## Texte donné
------------------------------------------------

Une autoroute ne se construit pas un en jour.
On la commence par ce qu’on appelle des « *ouvrages d’art ».
A cet endroit, par exemple, et dans plusieurs années
L’autoroute passera sur un pont.
Alors on commence par construire le pont.
Parce que c’est plus long à faire
Et le plus difficile.
Et aussi parce qu’il faut au béton un certain temps pour acquérir sa résistance.

Et c’est pour cette raison qu’il nous arrive de rencontrer,
En pleine campagne,
Des ponts achevés
Qui nous paraissent complètement égarés dans la nature.
Des ponts que pour l’instant en tout cas, rien n’explique.
Et ces ponts doivent se demander parfois, pourquoi on les a faits
Puisqu’aucune route ne les poursuit dans un sens ou dans un autre.

Mais dans quelques années,
Quand la route sera réalisée,
Les ponts comprendront.

Notre vie aussi ressemble parfois à un pont perdu.
On se demande à quoi elle sert
Puisqu’on ne voit ni ce qui vient avant
Ni ce qui vient après.
Mais un jour, un jour, nous aussi, nous saurons.

Choral « Jesus, meine Freude » BWV 610

Lecture biblique – Actes 14, 22

 Paul et Barnabas à Lystre

À Lystre, il y a un homme qui ne peut pas se tenir debout. Depuis sa naissance, il est infirme et n’a jamais pu marcher. Un jour, il écoute Paul parler. Paul le regarde et il voit que l’homme a la foi pour être guéri. Alors il lui dit d’une voix forte : « Debout, mets-toi sur tes pieds ! » L’homme se lève d’un bond et se met à marcher. La foule voit ce que Paul a fait. Elle dit en lycaonien, qui est la langue du pays : « Les dieux ont pris un corps d’homme et ils sont descendus chez nous ! »

Ils appellent Barnabas « Zeus » et Paul « Hermès ». En effet, c’était Paul qui parlait. À l’entrée de la ville, il y a un temple pour le dieu Zeus. Le prêtre de ce temple amène devant les portes des taureaux ornés de couronnes de fleurs. Avec la foule, il veut offrir un sacrifice aux apôtres. Quand Paul et Barnabas apprennent cela, ils déchirent leurs vêtements et ils se précipitent au milieu de la foule en criant : « Mes amis, pourquoi est-ce que vous faites cela ? Nous sommes des hommes comme vous ! Nous vous apportons la Bonne Nouvelle. Alors abandonnez ces dieux qui ne valent rien ! Tournez-vous vers le Dieu vivant : il a fait le ciel, la terre, la mer et tout ce qu’ils contiennent. Autrefois, il a laissé tous les peuples suivre leurs chemins. Pourtant, Dieu a toujours montré son amour. En effet, il vous a envoyé du ciel les pluies et les récoltes au bon moment. Il vous a donné la nourriture et il a rempli vos cœurs de joie. »

Malgré ces paroles, Paul et Barnabas ont du mal à empêcher la foule de leur offrir un sacrifice.

MAIS Des Juifs arrivent d’Antioche de Pisidie et d’Iconium, ils se mettent à persuader la foule. Alors on lance des pierres sur Paul et on le traîne en dehors de la ville. En effet, on pense qu’il est mort. Mais quand les disciples se rassemblent autour de lui, Paul se relève et rentre dans la ville. Le jour suivant, il part avec Barnabas pour Derbé.

------------------------------------------------

Recopiez tel quel, dans le texte donné, le passage qui s'ouvre sur les mots contenant « Alors on commence » et se termine par « cas, rien n’explique. ».

## Données fournies
------------------------------------------------

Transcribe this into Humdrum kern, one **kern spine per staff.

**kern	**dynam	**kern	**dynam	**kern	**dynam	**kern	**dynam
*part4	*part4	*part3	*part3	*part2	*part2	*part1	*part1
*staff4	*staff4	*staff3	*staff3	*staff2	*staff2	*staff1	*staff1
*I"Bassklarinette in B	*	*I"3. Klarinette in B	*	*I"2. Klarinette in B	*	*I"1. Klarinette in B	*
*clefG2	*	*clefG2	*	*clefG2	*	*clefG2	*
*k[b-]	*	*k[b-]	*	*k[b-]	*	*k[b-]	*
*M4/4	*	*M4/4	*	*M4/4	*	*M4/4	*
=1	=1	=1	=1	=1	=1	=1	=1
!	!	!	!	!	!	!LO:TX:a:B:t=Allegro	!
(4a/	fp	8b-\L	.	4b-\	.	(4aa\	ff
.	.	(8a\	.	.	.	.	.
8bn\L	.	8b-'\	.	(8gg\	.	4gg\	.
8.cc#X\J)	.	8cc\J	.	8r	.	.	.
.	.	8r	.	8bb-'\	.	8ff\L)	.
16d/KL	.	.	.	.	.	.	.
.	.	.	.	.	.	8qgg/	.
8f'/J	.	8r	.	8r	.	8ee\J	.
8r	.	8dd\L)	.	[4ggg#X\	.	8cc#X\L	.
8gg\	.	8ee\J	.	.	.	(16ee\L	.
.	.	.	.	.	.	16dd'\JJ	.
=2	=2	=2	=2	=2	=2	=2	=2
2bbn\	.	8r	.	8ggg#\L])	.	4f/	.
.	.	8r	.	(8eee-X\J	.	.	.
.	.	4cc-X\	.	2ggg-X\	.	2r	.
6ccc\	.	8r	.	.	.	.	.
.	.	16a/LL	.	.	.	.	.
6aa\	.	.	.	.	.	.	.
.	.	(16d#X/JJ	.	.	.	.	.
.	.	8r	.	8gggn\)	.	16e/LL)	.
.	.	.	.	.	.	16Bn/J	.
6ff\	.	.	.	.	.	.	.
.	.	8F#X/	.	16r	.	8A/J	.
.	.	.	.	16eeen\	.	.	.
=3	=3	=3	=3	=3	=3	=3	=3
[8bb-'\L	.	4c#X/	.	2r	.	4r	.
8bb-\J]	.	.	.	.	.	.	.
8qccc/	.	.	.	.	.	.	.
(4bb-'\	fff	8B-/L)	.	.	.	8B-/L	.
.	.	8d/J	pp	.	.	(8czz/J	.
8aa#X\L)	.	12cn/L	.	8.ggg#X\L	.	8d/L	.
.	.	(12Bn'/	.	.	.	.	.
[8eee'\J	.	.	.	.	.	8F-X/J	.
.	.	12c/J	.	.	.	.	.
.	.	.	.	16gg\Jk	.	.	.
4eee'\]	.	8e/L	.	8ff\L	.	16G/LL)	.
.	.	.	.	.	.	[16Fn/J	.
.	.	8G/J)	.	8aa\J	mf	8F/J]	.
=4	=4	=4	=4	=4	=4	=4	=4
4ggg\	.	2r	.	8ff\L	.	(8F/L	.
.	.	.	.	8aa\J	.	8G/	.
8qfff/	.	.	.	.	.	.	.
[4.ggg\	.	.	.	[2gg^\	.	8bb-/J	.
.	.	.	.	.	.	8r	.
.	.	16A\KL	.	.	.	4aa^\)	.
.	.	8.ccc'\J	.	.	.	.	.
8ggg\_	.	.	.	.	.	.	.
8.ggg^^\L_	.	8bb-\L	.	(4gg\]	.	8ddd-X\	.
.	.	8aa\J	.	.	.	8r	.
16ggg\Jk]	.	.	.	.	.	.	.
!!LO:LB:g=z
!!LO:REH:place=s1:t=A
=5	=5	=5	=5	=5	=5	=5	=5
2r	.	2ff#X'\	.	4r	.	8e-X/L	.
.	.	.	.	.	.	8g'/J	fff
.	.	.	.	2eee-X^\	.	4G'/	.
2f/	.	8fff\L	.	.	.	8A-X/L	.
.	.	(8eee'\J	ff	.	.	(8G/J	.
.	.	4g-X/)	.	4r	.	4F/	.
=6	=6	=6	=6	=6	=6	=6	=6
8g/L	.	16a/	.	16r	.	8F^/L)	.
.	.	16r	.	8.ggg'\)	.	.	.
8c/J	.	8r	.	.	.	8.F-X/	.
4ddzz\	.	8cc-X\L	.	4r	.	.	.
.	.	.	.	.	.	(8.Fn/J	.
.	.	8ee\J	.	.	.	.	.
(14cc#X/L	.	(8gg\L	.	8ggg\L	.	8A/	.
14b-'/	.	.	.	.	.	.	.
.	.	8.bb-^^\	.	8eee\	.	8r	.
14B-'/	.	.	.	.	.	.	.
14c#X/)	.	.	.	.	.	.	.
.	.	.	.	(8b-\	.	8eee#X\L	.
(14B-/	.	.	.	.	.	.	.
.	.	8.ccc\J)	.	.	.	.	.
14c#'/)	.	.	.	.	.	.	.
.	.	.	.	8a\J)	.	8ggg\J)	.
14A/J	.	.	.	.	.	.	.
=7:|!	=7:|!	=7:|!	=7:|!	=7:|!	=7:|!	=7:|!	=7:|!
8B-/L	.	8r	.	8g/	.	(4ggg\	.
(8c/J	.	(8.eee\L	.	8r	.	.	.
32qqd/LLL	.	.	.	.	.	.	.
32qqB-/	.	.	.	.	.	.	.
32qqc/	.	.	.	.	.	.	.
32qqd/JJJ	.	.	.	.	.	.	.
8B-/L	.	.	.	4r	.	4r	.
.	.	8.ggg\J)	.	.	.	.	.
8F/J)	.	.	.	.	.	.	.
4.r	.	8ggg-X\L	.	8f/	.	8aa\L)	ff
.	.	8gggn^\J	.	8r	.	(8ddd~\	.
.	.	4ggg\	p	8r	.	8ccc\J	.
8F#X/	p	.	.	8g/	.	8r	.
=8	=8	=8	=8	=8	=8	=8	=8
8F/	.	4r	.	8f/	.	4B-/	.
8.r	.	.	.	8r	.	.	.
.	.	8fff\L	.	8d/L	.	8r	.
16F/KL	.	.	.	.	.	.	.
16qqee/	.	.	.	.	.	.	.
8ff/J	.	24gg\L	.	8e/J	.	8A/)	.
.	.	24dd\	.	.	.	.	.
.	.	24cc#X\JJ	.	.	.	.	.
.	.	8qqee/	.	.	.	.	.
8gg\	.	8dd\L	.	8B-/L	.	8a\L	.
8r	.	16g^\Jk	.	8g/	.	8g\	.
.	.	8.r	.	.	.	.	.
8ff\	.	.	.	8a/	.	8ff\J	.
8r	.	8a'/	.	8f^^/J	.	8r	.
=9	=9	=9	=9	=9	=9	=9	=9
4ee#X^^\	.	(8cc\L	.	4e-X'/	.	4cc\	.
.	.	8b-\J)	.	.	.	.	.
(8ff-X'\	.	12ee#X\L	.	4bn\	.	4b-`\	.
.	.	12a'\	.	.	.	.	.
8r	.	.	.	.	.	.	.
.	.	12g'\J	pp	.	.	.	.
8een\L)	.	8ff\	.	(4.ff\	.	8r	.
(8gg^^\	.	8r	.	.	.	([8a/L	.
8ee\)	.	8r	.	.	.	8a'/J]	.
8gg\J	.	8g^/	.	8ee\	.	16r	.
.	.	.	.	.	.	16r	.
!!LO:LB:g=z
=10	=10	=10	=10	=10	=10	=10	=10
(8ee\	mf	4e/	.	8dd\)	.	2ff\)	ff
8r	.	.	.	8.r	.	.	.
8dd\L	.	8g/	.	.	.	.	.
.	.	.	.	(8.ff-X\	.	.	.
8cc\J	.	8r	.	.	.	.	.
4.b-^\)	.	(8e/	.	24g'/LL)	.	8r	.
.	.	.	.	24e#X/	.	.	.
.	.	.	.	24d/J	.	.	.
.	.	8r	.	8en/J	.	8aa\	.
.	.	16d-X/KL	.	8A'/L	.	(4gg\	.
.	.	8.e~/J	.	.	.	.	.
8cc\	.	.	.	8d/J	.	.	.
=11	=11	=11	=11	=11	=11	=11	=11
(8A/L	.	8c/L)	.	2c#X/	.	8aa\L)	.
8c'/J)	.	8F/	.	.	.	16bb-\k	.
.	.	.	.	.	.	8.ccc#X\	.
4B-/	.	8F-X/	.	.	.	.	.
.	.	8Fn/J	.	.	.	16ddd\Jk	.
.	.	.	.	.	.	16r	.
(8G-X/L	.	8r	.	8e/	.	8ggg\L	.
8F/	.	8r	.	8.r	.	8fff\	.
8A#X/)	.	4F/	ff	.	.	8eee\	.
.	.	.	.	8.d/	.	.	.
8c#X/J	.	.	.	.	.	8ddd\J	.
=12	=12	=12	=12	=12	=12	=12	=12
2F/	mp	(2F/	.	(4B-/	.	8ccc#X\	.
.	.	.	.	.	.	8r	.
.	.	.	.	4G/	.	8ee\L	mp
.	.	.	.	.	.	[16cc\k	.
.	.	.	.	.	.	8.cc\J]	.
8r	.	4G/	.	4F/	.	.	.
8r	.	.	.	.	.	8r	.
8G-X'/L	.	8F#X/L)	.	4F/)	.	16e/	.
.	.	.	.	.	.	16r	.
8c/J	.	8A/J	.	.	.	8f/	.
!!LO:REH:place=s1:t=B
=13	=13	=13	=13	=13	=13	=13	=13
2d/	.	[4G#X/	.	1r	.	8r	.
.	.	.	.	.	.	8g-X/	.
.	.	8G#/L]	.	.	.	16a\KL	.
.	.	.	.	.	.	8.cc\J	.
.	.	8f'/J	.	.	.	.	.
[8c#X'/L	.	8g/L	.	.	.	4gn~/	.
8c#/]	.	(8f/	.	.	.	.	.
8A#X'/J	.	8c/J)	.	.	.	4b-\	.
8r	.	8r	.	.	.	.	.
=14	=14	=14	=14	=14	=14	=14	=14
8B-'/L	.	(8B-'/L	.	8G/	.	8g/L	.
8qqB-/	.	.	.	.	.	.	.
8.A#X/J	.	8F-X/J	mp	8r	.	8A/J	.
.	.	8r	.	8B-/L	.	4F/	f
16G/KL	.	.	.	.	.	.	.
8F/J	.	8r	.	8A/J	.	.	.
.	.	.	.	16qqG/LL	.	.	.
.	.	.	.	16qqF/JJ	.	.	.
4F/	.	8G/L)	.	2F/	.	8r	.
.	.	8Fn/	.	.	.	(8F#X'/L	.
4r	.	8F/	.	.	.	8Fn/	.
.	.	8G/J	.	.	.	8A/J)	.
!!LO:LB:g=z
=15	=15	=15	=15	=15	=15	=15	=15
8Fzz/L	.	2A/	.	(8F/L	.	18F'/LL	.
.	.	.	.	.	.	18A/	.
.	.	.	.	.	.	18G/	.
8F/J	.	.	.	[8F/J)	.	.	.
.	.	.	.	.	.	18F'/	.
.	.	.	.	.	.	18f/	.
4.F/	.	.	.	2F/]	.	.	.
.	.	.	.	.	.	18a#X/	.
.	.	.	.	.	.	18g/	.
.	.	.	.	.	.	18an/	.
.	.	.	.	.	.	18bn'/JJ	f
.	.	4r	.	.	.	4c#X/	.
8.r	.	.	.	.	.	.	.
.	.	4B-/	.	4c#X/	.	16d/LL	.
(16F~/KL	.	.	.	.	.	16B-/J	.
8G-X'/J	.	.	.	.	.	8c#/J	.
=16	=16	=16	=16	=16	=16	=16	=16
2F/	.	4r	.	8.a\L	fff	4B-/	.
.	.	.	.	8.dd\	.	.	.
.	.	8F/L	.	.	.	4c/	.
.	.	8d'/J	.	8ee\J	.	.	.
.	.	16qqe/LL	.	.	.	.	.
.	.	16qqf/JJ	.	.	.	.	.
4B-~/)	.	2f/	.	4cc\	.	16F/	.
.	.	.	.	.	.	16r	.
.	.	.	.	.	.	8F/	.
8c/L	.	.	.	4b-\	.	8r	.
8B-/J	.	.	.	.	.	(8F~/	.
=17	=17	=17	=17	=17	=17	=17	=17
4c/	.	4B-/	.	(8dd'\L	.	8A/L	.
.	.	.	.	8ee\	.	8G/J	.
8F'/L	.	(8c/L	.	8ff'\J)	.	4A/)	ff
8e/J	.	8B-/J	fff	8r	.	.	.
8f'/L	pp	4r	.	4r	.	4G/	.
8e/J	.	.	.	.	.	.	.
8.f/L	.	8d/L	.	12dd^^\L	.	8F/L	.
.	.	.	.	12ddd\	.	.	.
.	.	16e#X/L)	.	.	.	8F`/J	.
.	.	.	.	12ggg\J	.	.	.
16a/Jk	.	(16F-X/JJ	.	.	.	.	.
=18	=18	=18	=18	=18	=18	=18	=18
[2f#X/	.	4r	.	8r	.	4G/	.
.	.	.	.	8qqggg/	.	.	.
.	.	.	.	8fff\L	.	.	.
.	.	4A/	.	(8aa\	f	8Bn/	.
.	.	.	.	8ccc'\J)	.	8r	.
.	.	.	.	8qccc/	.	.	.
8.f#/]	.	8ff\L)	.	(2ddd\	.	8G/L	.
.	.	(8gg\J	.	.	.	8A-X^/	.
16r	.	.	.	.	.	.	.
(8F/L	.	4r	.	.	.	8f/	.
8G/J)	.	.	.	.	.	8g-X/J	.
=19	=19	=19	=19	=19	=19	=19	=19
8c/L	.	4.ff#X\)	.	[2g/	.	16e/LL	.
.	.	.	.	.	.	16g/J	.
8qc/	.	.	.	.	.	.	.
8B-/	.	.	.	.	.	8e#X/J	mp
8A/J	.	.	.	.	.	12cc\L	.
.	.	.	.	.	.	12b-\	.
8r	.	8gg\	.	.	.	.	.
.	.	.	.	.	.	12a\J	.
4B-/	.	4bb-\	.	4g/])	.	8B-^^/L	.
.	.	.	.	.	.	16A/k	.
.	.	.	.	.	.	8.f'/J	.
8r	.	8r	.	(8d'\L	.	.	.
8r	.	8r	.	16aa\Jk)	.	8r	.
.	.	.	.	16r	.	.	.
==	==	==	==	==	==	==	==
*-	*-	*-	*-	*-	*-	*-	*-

------------------------------------------------

## Réponse attendue
Alors on commence par construire le pont.
Parce que c’est plus long à faire
Et le plus difficile.
Et aussi parce qu’il faut au béton un certain temps pour acquérir sa résistance.

Et c’est pour cette raison qu’il nous arrive de rencontrer,
En pleine campagne,
Des ponts achevés
Qui nous paraissent complètement égarés dans la nature.
Des ponts que pour l’instant en tout cas, rien n’explique.